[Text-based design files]

-*-*-

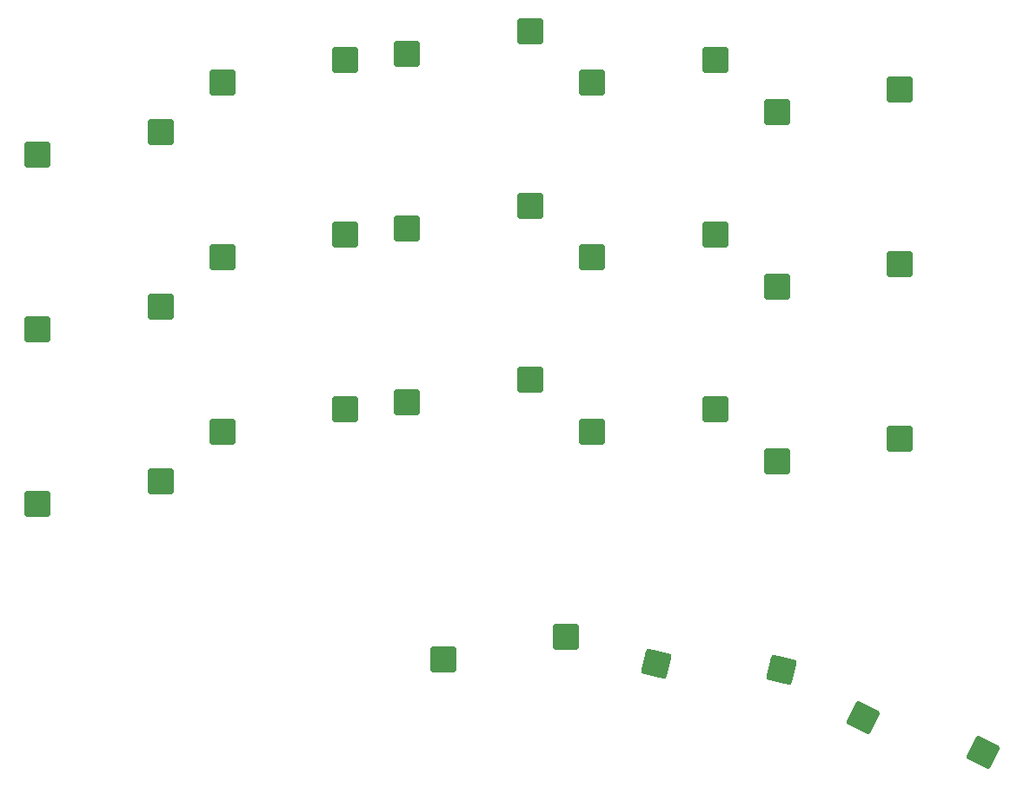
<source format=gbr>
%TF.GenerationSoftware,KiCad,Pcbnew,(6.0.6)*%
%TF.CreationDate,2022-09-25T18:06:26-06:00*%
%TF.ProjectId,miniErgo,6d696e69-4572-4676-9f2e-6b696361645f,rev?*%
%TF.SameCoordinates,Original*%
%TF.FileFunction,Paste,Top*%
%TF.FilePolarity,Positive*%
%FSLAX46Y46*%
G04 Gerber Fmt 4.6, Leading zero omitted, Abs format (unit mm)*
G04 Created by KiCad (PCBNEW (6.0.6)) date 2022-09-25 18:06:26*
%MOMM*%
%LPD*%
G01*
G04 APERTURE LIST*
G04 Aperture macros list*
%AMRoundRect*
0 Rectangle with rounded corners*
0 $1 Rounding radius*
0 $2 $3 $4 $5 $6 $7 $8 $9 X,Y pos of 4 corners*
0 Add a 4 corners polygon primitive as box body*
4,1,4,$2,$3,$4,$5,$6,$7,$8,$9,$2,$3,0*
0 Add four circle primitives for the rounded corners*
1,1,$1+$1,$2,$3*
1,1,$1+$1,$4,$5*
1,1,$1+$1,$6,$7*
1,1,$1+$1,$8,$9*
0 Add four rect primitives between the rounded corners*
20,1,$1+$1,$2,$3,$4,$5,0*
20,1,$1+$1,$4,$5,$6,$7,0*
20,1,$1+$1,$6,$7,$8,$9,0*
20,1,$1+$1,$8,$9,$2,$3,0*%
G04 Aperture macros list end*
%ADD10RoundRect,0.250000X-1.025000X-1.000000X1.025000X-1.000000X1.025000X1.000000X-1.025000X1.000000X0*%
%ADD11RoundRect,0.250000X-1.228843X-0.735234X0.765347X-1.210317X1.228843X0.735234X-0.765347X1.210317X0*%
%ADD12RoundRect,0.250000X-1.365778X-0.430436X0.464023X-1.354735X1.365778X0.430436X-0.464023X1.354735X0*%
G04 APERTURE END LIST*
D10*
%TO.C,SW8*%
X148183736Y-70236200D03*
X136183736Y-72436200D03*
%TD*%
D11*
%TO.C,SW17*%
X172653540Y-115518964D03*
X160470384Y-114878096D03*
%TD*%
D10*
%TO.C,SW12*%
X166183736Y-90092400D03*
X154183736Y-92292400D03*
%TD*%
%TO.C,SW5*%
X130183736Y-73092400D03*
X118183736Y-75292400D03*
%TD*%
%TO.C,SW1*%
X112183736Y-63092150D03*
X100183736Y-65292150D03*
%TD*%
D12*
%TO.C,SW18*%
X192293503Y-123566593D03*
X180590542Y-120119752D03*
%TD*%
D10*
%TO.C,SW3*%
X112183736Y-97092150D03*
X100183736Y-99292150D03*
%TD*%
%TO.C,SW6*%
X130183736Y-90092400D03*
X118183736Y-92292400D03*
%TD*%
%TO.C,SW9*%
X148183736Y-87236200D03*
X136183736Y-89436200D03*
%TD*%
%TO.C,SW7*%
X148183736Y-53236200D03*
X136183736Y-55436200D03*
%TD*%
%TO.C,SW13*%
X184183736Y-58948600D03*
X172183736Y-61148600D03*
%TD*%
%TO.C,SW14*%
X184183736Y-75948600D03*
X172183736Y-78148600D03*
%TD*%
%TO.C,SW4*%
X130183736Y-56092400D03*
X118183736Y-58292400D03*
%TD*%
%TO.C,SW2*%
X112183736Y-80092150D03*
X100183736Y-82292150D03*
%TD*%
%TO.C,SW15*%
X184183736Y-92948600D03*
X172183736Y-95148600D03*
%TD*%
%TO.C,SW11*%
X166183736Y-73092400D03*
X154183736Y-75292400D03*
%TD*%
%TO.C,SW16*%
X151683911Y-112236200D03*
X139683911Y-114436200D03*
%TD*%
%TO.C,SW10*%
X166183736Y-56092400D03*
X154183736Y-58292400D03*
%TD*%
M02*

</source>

-*-*-

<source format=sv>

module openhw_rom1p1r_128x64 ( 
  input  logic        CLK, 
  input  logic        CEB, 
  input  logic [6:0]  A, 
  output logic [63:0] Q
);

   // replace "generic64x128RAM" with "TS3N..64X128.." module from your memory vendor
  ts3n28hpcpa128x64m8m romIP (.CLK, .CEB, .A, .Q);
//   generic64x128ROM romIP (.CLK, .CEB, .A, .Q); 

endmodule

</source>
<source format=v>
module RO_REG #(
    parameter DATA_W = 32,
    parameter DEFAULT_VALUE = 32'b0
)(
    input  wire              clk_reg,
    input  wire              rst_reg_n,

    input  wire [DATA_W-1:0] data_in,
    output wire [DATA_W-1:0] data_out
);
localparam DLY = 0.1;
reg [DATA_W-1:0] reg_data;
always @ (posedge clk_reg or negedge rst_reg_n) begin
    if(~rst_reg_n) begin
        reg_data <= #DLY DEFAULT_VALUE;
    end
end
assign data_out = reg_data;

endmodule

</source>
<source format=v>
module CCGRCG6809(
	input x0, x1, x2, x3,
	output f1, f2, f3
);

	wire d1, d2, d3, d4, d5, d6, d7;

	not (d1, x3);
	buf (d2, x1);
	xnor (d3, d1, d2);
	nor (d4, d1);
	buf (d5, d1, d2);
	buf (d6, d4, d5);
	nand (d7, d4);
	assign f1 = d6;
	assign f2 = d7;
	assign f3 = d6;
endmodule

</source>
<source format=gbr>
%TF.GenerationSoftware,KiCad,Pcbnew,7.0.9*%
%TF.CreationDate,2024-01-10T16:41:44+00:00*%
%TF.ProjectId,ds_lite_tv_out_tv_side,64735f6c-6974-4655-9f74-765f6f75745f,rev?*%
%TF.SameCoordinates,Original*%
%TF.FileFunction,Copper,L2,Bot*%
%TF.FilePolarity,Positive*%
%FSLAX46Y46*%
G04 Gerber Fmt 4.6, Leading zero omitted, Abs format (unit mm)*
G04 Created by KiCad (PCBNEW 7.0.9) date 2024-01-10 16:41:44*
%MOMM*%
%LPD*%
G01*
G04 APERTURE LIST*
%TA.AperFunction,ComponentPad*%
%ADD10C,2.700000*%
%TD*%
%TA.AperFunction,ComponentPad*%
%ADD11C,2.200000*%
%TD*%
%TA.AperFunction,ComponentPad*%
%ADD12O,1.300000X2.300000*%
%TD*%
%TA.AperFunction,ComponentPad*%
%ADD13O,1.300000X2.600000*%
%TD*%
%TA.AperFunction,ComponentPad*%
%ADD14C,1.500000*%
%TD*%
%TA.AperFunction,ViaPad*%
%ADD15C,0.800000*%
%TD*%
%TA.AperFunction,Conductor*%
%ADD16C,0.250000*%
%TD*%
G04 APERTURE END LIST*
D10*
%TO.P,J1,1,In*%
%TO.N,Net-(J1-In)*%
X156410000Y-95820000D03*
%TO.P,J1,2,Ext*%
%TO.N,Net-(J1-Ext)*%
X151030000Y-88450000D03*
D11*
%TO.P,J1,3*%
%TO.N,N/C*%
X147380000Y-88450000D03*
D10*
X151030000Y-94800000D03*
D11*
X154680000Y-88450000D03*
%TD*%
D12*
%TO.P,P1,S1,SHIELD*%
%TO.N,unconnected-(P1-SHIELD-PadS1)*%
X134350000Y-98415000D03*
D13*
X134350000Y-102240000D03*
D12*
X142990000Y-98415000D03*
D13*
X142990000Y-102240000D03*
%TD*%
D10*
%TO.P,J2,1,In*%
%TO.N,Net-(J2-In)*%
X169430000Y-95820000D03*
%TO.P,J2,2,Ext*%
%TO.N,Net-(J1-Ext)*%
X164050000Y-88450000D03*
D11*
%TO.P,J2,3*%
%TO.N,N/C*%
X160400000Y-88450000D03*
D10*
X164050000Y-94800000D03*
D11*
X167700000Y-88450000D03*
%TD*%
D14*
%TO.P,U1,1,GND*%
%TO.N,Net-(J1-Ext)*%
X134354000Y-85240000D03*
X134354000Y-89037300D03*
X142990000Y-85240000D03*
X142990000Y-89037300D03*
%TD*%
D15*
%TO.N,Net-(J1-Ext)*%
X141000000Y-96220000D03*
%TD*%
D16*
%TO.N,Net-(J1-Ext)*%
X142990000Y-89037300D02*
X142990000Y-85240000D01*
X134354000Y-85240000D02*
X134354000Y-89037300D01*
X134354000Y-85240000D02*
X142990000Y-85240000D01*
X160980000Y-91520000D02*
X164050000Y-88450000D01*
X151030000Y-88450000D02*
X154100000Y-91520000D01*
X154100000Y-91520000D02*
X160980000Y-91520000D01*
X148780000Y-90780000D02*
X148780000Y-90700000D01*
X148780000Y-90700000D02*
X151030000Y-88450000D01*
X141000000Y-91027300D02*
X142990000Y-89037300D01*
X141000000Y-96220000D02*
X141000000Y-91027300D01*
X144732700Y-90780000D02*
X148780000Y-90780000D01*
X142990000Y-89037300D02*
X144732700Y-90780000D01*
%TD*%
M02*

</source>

-*-*-

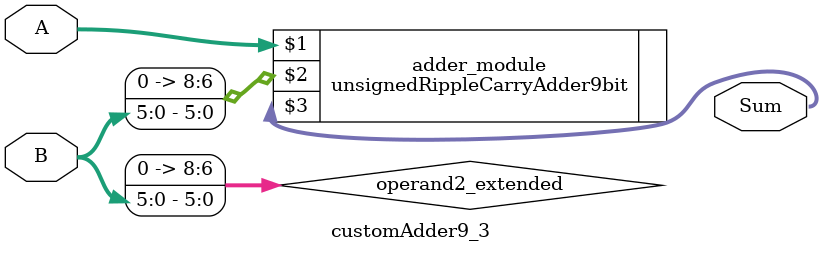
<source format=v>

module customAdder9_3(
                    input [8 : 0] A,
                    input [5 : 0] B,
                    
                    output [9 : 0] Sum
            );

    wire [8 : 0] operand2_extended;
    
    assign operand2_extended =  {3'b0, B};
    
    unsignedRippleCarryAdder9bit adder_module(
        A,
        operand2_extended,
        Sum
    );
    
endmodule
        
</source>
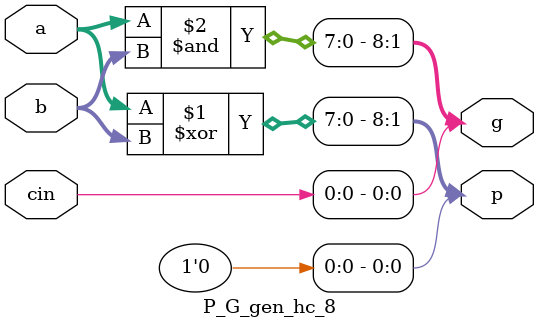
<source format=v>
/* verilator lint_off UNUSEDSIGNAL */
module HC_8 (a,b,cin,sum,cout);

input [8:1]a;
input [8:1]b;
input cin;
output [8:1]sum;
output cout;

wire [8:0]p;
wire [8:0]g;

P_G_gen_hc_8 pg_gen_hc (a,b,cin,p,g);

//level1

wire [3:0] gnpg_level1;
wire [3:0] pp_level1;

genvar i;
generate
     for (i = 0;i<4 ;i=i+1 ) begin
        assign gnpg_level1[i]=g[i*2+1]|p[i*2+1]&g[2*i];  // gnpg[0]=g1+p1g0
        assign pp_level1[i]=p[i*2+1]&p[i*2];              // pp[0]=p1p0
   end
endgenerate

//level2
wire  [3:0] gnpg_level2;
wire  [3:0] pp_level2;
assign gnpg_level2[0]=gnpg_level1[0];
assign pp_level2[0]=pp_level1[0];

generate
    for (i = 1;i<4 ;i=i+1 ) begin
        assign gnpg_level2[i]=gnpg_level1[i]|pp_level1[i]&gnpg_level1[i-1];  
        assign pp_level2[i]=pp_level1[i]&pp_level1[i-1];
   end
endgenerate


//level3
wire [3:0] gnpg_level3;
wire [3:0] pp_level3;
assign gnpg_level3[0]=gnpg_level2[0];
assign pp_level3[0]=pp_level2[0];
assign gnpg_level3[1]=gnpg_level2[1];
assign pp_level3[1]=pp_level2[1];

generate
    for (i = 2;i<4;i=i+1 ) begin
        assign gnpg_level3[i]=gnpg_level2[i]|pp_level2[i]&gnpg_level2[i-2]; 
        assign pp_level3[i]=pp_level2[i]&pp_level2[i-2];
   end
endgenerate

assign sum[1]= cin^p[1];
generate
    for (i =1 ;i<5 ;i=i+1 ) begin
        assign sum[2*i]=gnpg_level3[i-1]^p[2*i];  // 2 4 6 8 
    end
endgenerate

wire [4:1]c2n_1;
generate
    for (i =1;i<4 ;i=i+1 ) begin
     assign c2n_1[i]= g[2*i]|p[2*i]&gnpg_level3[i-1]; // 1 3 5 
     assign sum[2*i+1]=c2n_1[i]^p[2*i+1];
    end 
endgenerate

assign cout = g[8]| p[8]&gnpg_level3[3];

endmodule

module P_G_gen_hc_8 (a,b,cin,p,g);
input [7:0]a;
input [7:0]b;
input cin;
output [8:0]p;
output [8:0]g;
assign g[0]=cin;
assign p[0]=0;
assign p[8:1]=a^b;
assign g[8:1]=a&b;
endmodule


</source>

-*-*-

Check each line above for the string "begin" and show the ones that have it.

always @ (posedge clk_reg or negedge rst_reg_n) begin
    if(~rst_reg_n) begin
     for (i = 0;i<4 ;i=i+1 ) begin
    for (i = 1;i<4 ;i=i+1 ) begin
    for (i = 2;i<4;i=i+1 ) begin
    for (i =1 ;i<5 ;i=i+1 ) begin
    for (i =1;i<4 ;i=i+1 ) begin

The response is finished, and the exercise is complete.